> **Task instructions**:
Carry on the worked solution on red, green, and blue dice probabilities from the point where it stops.

> **Passage provided**:

━━━

As each dice has six sides, the probability of getting any one side or any one number is 1/6. Getting red or blue or green does not in any way relies on the other, but independent. So we should multiply the independent probabilities.
a) The probability of getting 6(R), 6(G), and 6(B).
The probability of getting 6(R) is 1/6 and 6(G) is 1/6 and 6(B) is 1/6. So,
(1/6)(1/6)(1/6) = (1/6)3
= 1/216
b) The probability of getting the outcome 6(R), 5(G), and 6(B).
The probability of getting 6(R) is 1/6 and 5(G) is 1/6, and 6(B) is 1/6
(1/6)(1/6)(1/6) = 1/216
c) The probability of getting the outcome 6(R), 5(G), and 4(B)
The probability of getting 6(R) is 1/6, 5(G) is 1/6, and 4(B) is 1/6
(1/6)(1/6)(1/6) = 1/216
d) No sixes at all
This is the same as getting anything but sixes.
That is (5/6)(5/6)(5/6) = 125/216
e) The probability of getting different numbers in all the dice.

━━━

[Dataset excerpt]
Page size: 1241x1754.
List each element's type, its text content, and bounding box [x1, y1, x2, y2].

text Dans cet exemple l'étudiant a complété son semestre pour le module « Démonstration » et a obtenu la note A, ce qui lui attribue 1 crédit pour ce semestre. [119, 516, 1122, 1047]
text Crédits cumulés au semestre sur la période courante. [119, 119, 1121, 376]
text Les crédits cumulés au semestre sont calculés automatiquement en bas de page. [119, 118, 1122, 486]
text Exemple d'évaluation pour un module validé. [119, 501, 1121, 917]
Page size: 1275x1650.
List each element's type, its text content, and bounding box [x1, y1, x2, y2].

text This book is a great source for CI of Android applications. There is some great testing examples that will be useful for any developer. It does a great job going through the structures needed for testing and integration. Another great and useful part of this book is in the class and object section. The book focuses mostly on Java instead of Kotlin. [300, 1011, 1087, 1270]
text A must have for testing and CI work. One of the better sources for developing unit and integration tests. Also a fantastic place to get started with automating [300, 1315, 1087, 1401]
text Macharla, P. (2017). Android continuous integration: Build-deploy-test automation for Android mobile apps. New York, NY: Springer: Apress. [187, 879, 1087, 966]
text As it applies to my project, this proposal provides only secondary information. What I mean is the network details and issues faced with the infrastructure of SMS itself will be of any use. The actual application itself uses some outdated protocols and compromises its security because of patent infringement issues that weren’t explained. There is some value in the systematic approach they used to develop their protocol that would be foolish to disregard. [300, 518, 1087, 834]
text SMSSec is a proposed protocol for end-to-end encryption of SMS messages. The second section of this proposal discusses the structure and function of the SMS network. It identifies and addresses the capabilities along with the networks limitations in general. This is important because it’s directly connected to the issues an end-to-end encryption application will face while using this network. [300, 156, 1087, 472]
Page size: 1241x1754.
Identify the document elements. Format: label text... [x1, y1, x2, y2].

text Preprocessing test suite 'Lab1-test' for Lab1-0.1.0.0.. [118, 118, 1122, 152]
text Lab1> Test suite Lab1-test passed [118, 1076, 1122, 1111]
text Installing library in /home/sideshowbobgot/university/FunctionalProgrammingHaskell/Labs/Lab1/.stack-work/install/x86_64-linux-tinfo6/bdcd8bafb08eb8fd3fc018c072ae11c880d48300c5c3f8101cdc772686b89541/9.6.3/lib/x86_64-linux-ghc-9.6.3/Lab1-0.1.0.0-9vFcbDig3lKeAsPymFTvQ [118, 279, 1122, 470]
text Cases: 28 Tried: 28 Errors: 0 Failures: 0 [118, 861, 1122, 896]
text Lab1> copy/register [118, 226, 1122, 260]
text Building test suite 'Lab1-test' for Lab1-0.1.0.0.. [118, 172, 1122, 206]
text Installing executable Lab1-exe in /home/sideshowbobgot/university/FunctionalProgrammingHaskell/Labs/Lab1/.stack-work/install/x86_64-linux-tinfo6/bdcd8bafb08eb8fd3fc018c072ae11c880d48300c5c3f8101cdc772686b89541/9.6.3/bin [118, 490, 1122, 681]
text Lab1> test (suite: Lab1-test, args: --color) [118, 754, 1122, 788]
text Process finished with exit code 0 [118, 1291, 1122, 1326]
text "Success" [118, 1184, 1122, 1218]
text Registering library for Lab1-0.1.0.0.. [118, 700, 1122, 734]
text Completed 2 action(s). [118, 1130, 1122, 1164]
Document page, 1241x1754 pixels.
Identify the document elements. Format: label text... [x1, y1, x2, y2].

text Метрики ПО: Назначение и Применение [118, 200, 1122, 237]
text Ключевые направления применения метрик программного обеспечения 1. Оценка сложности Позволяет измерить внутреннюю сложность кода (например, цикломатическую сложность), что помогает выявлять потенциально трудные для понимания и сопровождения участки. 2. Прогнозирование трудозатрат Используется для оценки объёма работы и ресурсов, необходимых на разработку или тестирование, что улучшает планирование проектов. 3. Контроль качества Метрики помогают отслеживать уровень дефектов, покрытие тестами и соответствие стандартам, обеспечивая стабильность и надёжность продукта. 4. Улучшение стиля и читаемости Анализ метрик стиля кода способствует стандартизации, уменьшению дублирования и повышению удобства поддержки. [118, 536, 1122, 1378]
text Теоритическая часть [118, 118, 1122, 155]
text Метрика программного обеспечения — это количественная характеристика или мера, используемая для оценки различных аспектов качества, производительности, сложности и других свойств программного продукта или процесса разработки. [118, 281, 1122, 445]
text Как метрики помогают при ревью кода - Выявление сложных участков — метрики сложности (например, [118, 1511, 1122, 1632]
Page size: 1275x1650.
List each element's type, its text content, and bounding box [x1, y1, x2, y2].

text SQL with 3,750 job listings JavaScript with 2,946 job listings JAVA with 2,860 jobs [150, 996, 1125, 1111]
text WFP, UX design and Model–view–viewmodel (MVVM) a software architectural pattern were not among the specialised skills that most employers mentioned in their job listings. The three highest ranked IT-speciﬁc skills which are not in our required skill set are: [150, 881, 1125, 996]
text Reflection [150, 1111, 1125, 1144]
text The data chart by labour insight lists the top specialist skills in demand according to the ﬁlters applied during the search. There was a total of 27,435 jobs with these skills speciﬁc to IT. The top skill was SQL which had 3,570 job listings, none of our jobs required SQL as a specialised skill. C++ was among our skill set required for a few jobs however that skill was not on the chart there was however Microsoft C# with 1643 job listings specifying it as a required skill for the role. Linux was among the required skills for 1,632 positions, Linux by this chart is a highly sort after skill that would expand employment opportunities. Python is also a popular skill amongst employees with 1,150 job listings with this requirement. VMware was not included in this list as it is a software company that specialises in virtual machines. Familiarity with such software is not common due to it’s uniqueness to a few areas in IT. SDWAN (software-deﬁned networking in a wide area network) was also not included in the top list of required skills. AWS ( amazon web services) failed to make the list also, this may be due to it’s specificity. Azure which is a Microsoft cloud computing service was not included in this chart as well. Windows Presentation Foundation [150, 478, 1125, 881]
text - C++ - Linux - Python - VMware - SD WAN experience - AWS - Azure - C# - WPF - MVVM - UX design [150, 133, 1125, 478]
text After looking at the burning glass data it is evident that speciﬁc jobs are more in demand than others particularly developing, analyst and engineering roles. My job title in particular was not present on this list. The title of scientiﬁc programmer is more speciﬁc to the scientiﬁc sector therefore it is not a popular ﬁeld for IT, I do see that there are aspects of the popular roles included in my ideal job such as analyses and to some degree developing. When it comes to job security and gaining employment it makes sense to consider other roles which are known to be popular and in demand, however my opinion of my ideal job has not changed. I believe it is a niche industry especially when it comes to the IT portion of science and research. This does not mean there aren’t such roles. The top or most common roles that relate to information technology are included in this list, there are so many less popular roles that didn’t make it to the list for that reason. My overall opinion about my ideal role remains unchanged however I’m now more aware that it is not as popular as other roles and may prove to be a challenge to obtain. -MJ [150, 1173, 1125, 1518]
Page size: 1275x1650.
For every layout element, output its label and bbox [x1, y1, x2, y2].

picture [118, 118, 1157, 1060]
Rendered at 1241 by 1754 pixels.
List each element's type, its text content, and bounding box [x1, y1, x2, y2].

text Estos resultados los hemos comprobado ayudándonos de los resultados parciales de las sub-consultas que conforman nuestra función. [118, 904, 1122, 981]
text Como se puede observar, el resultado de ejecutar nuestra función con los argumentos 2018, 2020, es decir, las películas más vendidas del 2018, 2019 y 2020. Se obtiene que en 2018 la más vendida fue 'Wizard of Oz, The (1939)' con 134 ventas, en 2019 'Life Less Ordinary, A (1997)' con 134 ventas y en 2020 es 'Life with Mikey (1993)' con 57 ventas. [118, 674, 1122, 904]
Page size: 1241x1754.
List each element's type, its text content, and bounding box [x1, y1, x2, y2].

━━━

> **Answer to the task**:
For this we have to consider each die separately. The first dice thrown can be any number. So the probability is 1.
The second dice thrown can be any number other than the number in the first dice. So the probability of not getting the same number is 1- 1/6 = 5/6.
The third dice thrown can be any number except the two numbers got in the previous both the dice. So the probability is as follows:
1- (1/6 + 1/6) = 1- 2/6
= 2/3.
Therefore, the probability of all different dice is as follows:
(1)(5/6)(2/3) = 10/18
= 5/9.